The OCEAN study is a Phase IV, randomised, double-blind, placebo-controlled trial.27 The aim of this study is to evaluate the effect of opicapone 50 mg with levodopa/DDCI in 140 patients with PD with end-of-dose MF and associated pain, recruited from 50 European sites. The primary endpoint is change from baseline in the King’s Parkinson’s Disease Pain Scale (KPPS), domain 3 (fluctuation-related pain) at 24 weeks.
Finally, the OASIS study is a Phase IV, open-label, single-arm pilot trial.28 The aim of this study is to evaluate the impact of opicapone 50 mg as adjunctive therapy to levodopa/DDCI on PD-associated sleep disorders in 30 patients with wearing-off and sleep disorders, at sites in Germany and Portugal. The primary endpoint is change from baseline in Parkinson’s Disease Sleep Scale 2 (PDSS-2) total score at 6 weeks.
In summary, MF are still under-recognised and under-treated in patients with PD. Newer strategies in the form of wearable technologies are now available to help identify MF during a typical patient day. How to integrate and make the most of these technologies together with the ‘new normal’ of virtual clinics in recognising and treating early MF will be key to optimising patient management. While wearable technologies are a welcome addition, mastering gathering a precise patient history with complete description of symptoms, whether by asking key questions or questionnaires, will continue to be paramount for a routine clinical evaluation.
The current evidence supporting opicapone as a potential first-line adjunctive treatment to levodopa/DDCI in patients with PD with early MF is robust.
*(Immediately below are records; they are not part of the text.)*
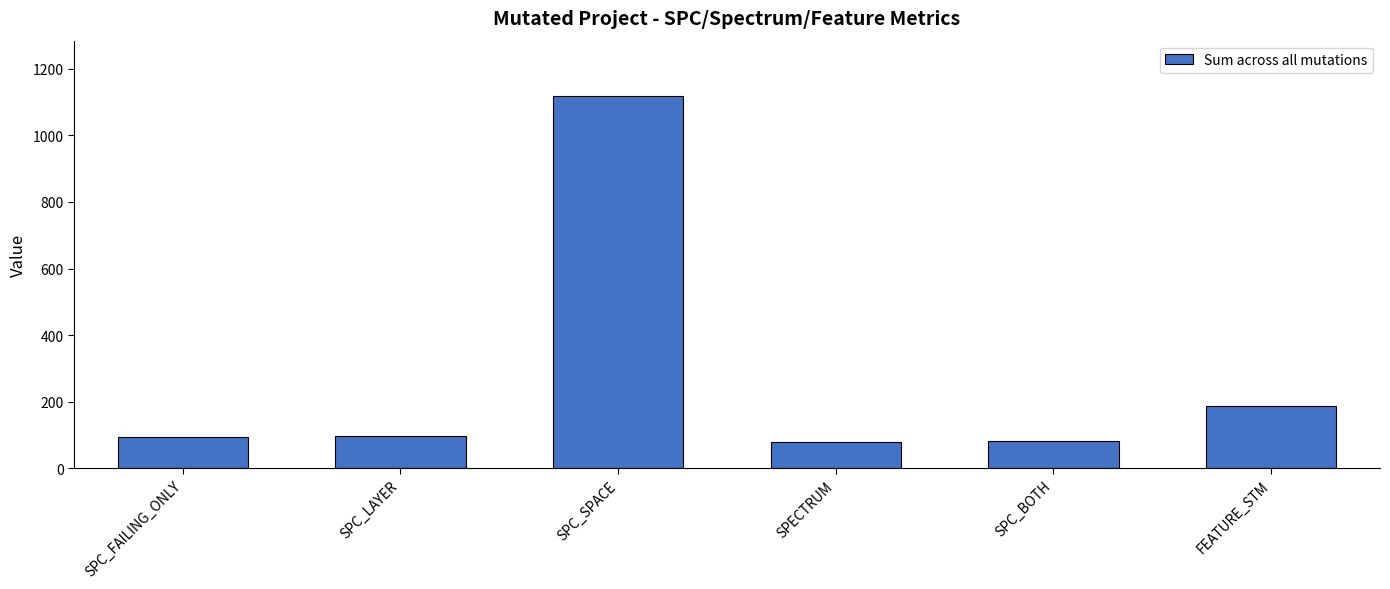

What is the difference between the maximum and minimum values?

1038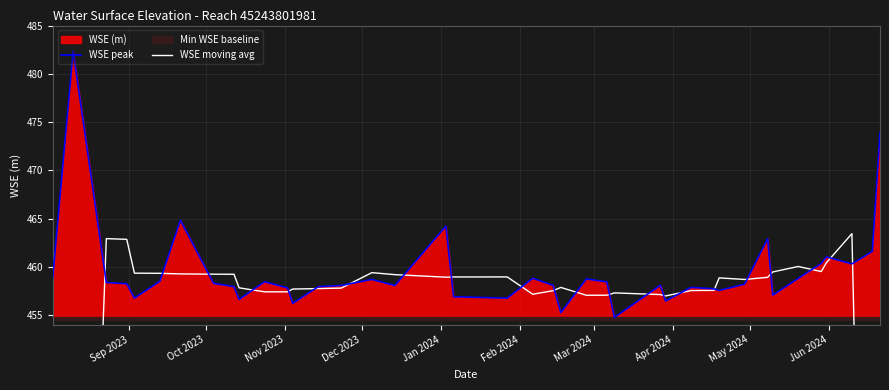

How many interior local peaks does the WSE moving avg series have?

8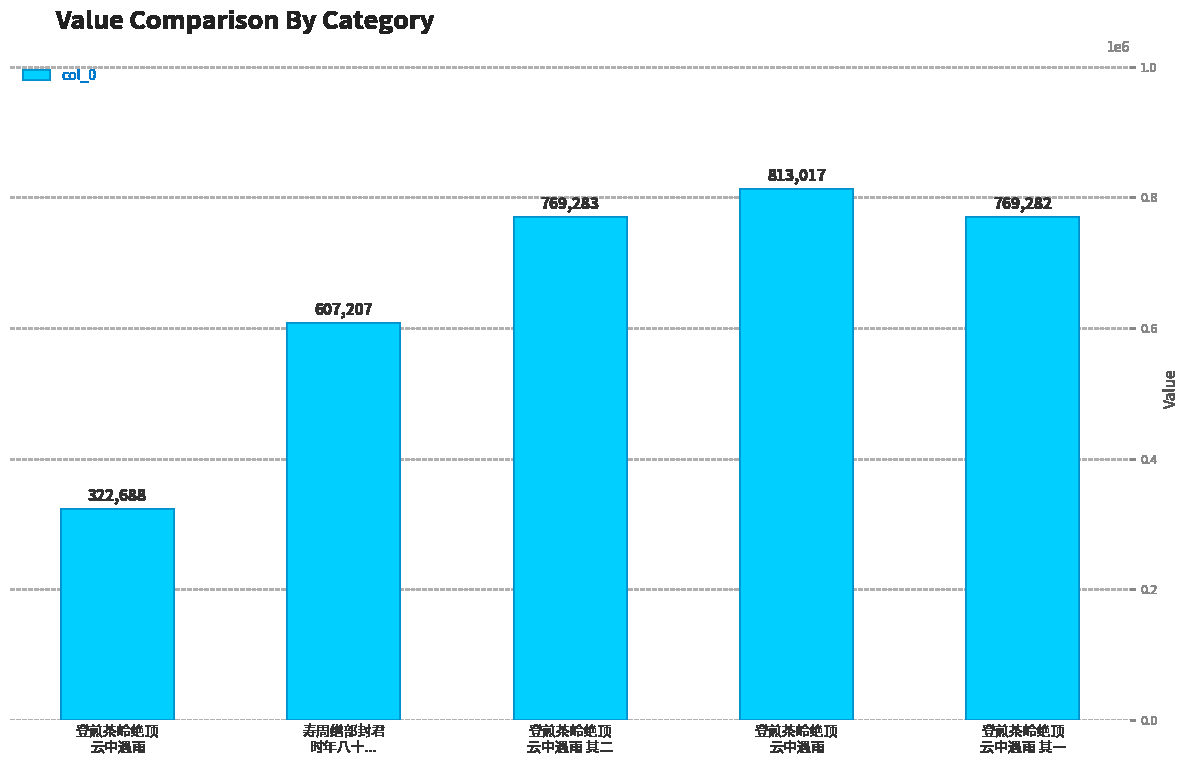

What is the smallest value displayed?

322688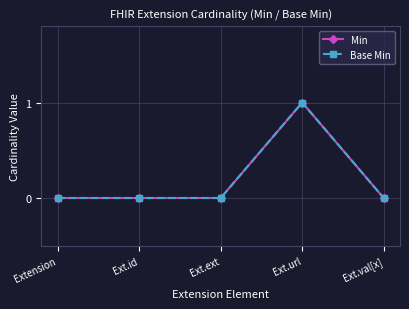

Does the chart have visible grid lines?

Yes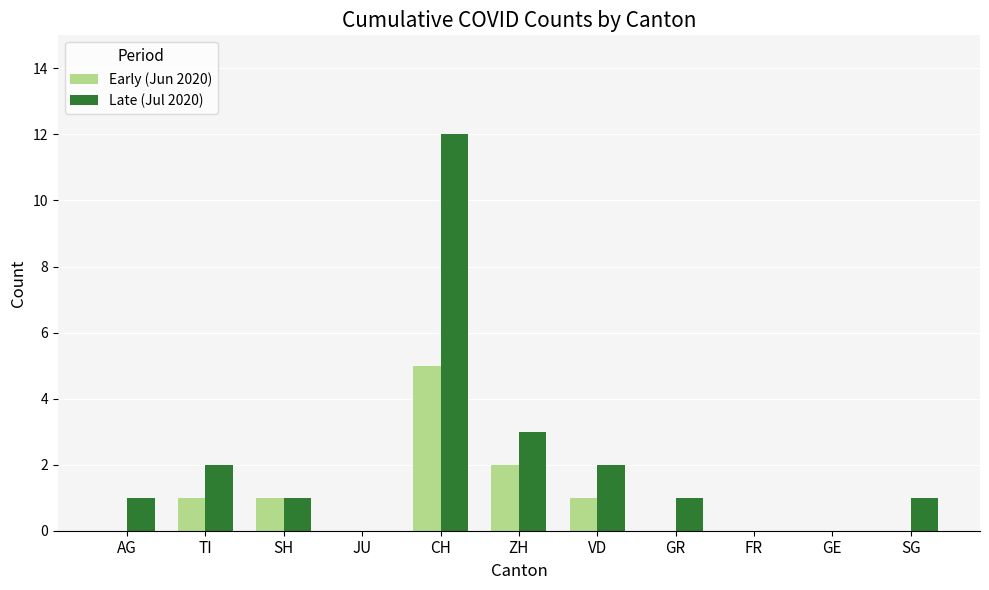

The value of Late (Jul 2020) at FR is 4. True or false?

False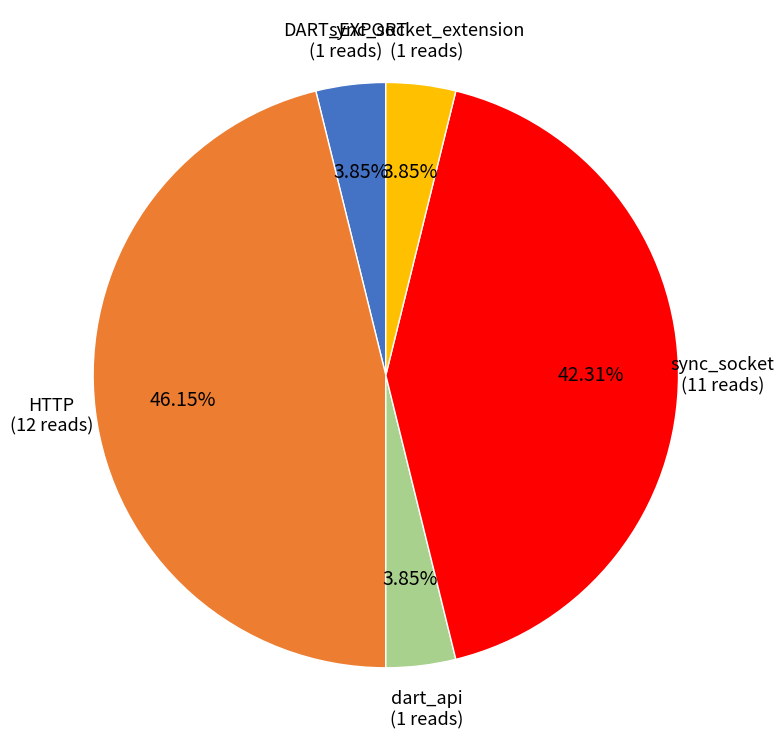

Is there any slice that represents more than half of the pie?

No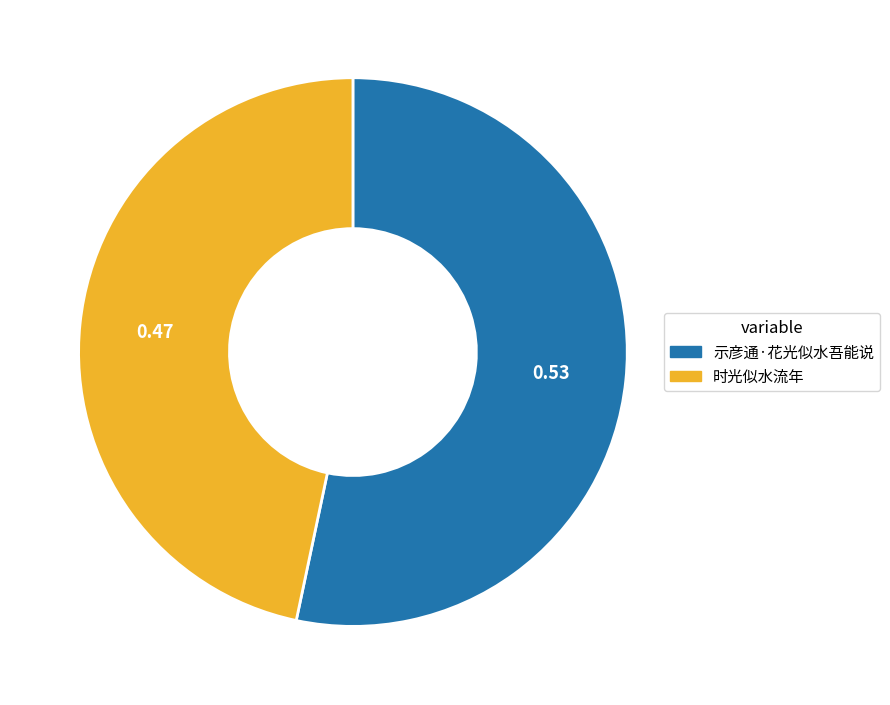

Is 示彦通·花光似水吾能说 the majority of the pie?

Yes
Significant OFF-time reductions have been demonstrated, including for both low-dose and higher-dose levodopa regimens versus placebo, as well as in patients receiving <4 levodopa daily intakes. Data from four further studies, including the potential of opicapone to optimise levodopa/DDCI as a first-line approach to treat wearing-off, in end-of-dose MF-associated pain, and in wearing-off and sleep disorders, aim to consolidate the evidence base for opicapone in routine clinical practice.